Grading, finishing today after having eaten up most of Memorial Day. Just as well, I wasn’t about to try serious gardening in the heat.
I’ve been slowly shifting over to paperless grading. I have enough of an attachment to marking a printed paper that I still sometimes mark the paper once, loosely, by hand and then copy over comments to a digital copy. The digital copy has some advantages beyond allowing potentially for paperless exchanges. Most usefully, it means I retain a copy of the paper with my comments, which comes in very handy when I have to write recommendations, do advising for the student or otherwise have a track record of their past work for me.
Grading is as much of a chore for me as it is for most academics. It is interesting to think about why it’s easily the most hated part of the job.
For one, at least in the humanities and soft social sciences, it’s all too easy to be aware of how arbitrary and fine-shaded the distinction between grades can be. I tend to agonize a lot over the difference between A- and B+, since I regard both of those as strong grades designating good work. A clear A is usually easier to recognize, and grades below a B- tend to involve either serious problems with the quality of the work or other considerations such as seriously late or missing work, which is also a lot easier to discern.
Another issue is that when you have a larger group of assignments to grade, the common or repeated patterns and issues tend to get mind-numbing after a while. I have to keep reminding myself not to punish whomever I’m grading near the end simply for the bad luck of doing something I’ve seen before. (One reason that I don’t put a final grade on a paper until I’ve seen at least half the total set.) There is an unavoidable tedium involved in any group of papers or tests larger than 15 unless the assignment actively encourages a very wide spread of individual creativity or discretion.
I’m a huge fan of using the Grademark feature of turnitin.com. It speeds my grading, allows me to store comments that I frequently use, and puts the comment on the paper where it belongs. The anti-plagiarism features are nice, but to me the real gift of the software is the Grademark features.
I’ve become a big fan of paperless grading this last year, partly for the “having a copy” aspect, and partly because I find that I grade more efficiently when I’m typing rather than handwriting. Plus, if the student revises, it gives me a basis for comparison, so I can tell whether the revision is a real rethinking of the issue, or just typo-hunting.

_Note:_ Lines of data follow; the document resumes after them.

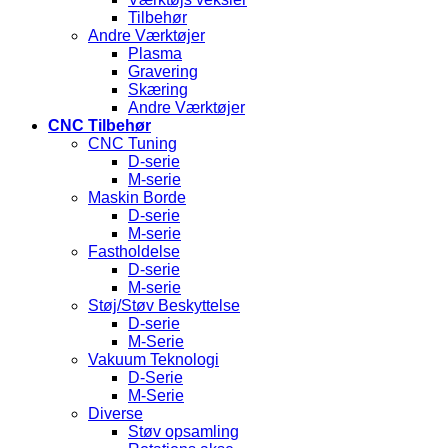
Tilbehør
Andre Værktøjer
Plasma
Gravering
Skæring
Andre Værktøjer
CNC Tilbehør
CNC Tuning
D-serie
M-serie
Maskin Borde
D-serie
M-serie
Fastholdelse
D-serie
M-serie
Støj/Støv Beskyttelse
D-serie
M-Serie
Vakuum Teknologi
D-Serie
M-Serie
Diverse
Støv opsamling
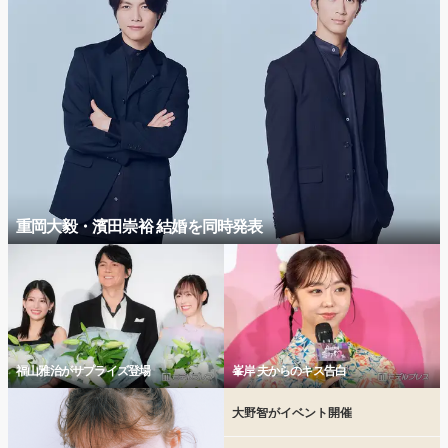
重岡大毅・濱田崇裕 結婚を同時発表
福山雅治がサプライズ登場
峯岸 夫からのキス告白
大野智がイベント開催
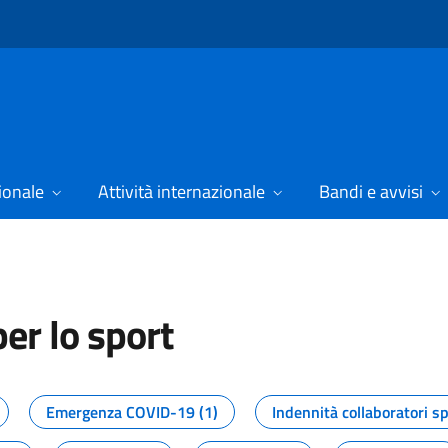
ionale
Attività internazionale
Bandi e avvisi
er lo sport
tizie dal Dipartimento per lo spor
Emergenza COVID-19 (1)
Indennità collaboratori sp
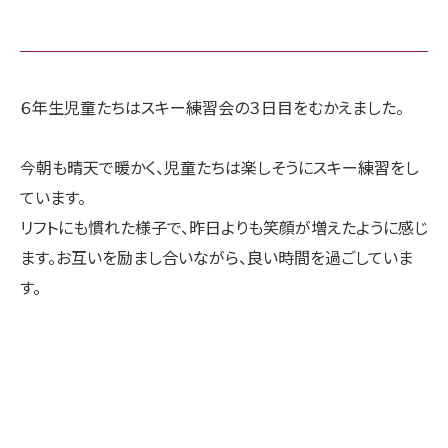
６年生児童たちはスキー練習会の３日目をむかえました。
今朝も晴天で暖かく、児童たちは楽しそうにスキー練習をし
ています。
リフトにも慣れた様子で、昨日よりも笑顔が増えたように感じ
ます。お互いを励まし合いながら、良い時間を過ごしていま
す。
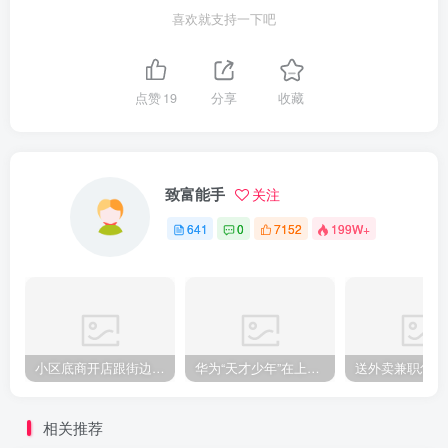
喜欢就支持一下吧
点赞
19
分享
收藏
致富能手
关注
641
0
7152
199W+
小区底商开店跟街边铺子哪个好？两边的账算下来差别不小
华为“天才少年”在上海创业获百万元大奖，用AI变革高端制造业
相关推荐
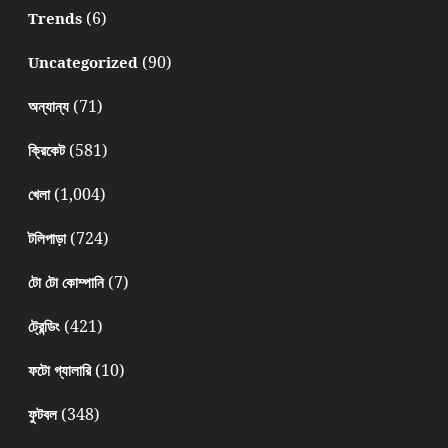
(6)
Trends
(90)
Uncategorized
(71)
অন্যান্য
(581)
ক্রিকেট
(1,004)
খেলা
(724)
টলিপাড়া
(7)
টো টো কোম্পানি
(421)
ট্রেন্ডিং
(10)
ফটো গ্যালারি
(348)
ফুটবল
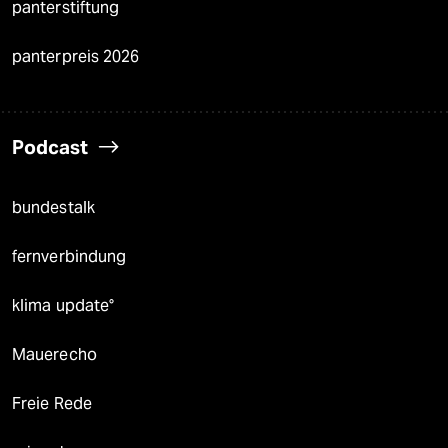
panterstiftung
panterpreis 2026
Podcast
bundestalk
fernverbindung
klima update°
Mauerecho
Freie Rede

I’ll also create forms to handle those “typical problems” you mention; that is, in addition to the specific assessment of the individual paper, I’ll also note in a general way how it did with regard to broad technical issues – organization, spelling and typos, effectiveness of thesis, etc. So I can go through the checklist of typical paper problems fairly quickly, and then turn to the specific concerns of a particular student’s argument.

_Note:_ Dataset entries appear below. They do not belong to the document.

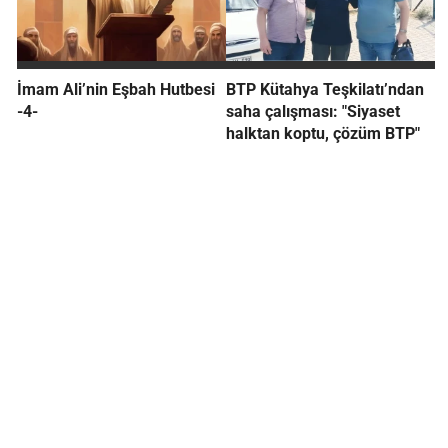
İmam Ali’nin Eşbah Hutbesi
BTP Kütahya Teşkilatı’ndan
-4-
saha çalışması: "Siyaset
halktan koptu, çözüm BTP"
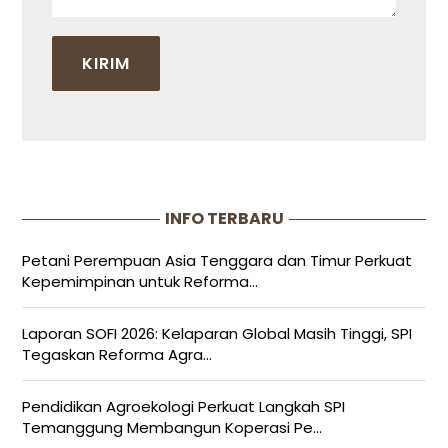
INFO TERBARU
Petani Perempuan Asia Tenggara dan Timur Perkuat
Kepemimpinan untuk Reforma...
Laporan SOFI 2026: Kelaparan Global Masih Tinggi, SPI
Tegaskan Reforma Agra...
Pendidikan Agroekologi Perkuat Langkah SPI
Temanggung Membangun Koperasi Pe...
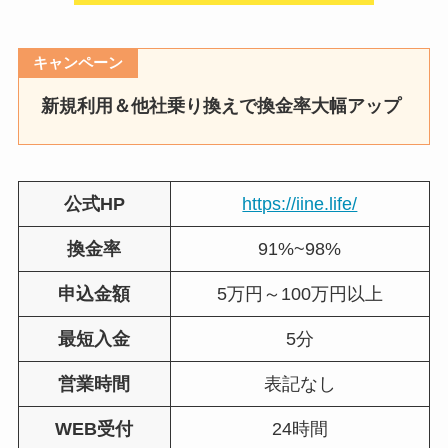
キャンペーン
新規利用＆他社乗り換えで換金率大幅アップ
公式HP
https://iine.life/
換金率
91%~98%
申込金額
5万円～100万円以上
最短入金
5分
営業時間
表記なし
WEB受付
24時間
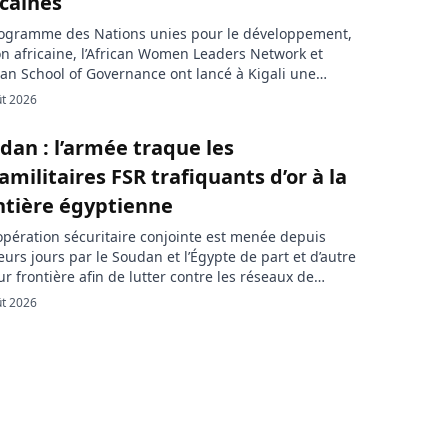
icaines
rogramme des Nations unies pour le développement,
on africaine, l’African Women Leaders Network et
ican School of Governance ont lancé à Kigali une
mie destinée à renforcer la participation des femmes
ût 2026
vie politique. La première cohorte réunit 30 dirigeantes
pirantes dirigeantes venues de différentes régions du
dan : l’armée traque les
nent. Kigali accueille le lancement […]
amilitaires FSR trafiquants d’or à la
ntière égyptienne
pération sécuritaire conjointe est menée depuis
eurs jours par le Soudan et l’Égypte de part et d’autre
ur frontière afin de lutter contre les réseaux de
ebande d’or. Cette initiative intervient après la décision
ût 2026
nseil de sécurité et de défense soudanais de prendre
esures renforcées contre un trafic qui contribue
ement […]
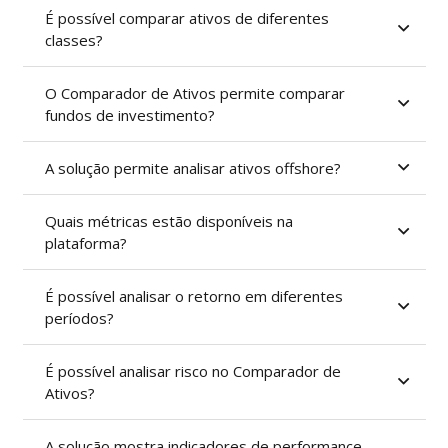
É possível comparar ativos de diferentes
classes?
O Comparador de Ativos permite comparar
fundos de investimento?
A solução permite analisar ativos offshore?
Quais métricas estão disponíveis na
plataforma?
É possível analisar o retorno em diferentes
períodos?
É possível analisar risco no Comparador de
Ativos?
A solução mostra indicadores de performance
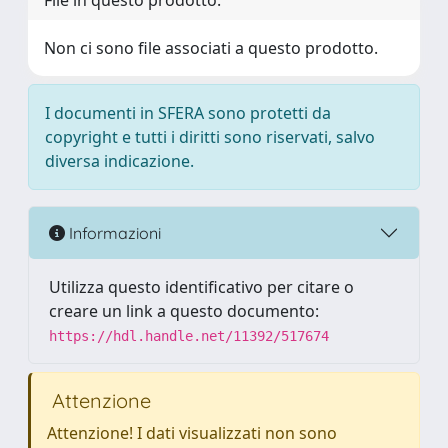
File in questo prodotto:
Non ci sono file associati a questo prodotto.
I documenti in SFERA sono protetti da
copyright e tutti i diritti sono riservati, salvo
diversa indicazione.
Informazioni
Utilizza questo identificativo per citare o
creare un link a questo documento:
https://hdl.handle.net/11392/517674
Attenzione
Attenzione! I dati visualizzati non sono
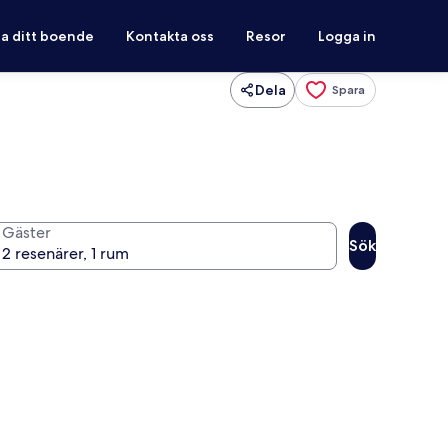
ra ditt boende
Kontakta oss
Resor
Logga in
Dela
Spara
Gäster
Sök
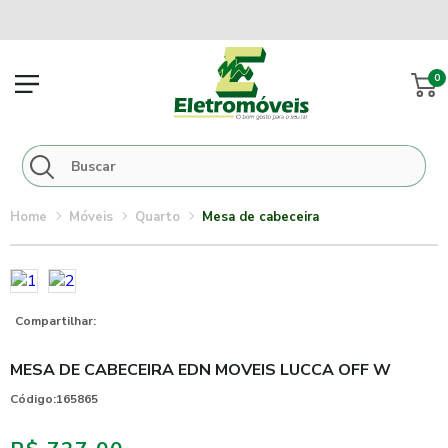
0
móveis
quarto
mesa de cabeceira
Compartilhar:
MESA DE CABECEIRA EDN MOVEIS LUCCA OFF W
Código:
165865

I think part of what makes grading so tedious is that it requires the same level of thought and care as other academic work, but with most of the creativity stripped out. As you note, unless a student does something startling or unexpected, most of one’s responses are going to be fairly predictable, and, as one gets more experienced, one’s ability to state the problem in succinct yet routinized ways improves. This indeed makes for boredom!
Indeed, I have found that, for my survey students, it’s more fruitful to do several small assignments than one large one, because the character of the students’ strengths and weaknesses is usually revealed within a paragraph or two – so unless part of the lesson is to write at length, it’s not worth having them write more than a page or so at a time. (And if the assignments can build on each other, so much the better. With the level I’ve been teaching, having them put all their eggs in one basket is a recipe for disaster for them.) So they get more feedback over the course of the semester, and because the assignments are short, they are less painful to grade.